#### Input data ####

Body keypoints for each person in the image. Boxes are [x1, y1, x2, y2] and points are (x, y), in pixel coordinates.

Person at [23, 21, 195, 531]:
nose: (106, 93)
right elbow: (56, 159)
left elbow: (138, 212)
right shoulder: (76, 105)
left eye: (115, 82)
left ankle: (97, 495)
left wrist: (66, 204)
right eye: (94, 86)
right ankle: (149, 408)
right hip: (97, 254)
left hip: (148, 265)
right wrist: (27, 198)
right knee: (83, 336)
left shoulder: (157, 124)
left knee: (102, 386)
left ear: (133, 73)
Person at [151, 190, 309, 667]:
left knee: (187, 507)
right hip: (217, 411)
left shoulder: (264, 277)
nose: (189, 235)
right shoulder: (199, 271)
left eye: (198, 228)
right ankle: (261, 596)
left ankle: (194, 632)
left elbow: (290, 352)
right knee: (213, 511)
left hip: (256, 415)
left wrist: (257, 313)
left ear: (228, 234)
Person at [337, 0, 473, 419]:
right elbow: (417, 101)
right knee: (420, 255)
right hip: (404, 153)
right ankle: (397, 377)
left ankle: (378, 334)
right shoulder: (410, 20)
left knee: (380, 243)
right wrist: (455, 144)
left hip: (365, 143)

####

What this exercise asks for is the data above, retyped exactly.

Body keypoints for each person in the image. Boxes are [x1, y1, x2, y2] and points are (x, y), in pixel coordinates.

Person at [23, 21, 195, 531]:
nose: (106, 93)
right elbow: (56, 159)
left elbow: (138, 212)
right shoulder: (76, 105)
left eye: (115, 82)
left ankle: (97, 495)
left wrist: (66, 204)
right eye: (94, 86)
right ankle: (149, 408)
right hip: (97, 254)
left hip: (148, 265)
right wrist: (27, 198)
right knee: (83, 336)
left shoulder: (157, 124)
left knee: (102, 386)
left ear: (133, 73)
Person at [151, 190, 309, 667]:
left knee: (187, 507)
right hip: (217, 411)
left shoulder: (264, 277)
nose: (189, 235)
right shoulder: (199, 271)
left eye: (198, 228)
right ankle: (261, 596)
left ankle: (194, 632)
left elbow: (290, 352)
right knee: (213, 511)
left hip: (256, 415)
left wrist: (257, 313)
left ear: (228, 234)
Person at [337, 0, 473, 419]:
right elbow: (417, 101)
right knee: (420, 255)
right hip: (404, 153)
right ankle: (397, 377)
left ankle: (378, 334)
right shoulder: (410, 20)
left knee: (380, 243)
right wrist: (455, 144)
left hip: (365, 143)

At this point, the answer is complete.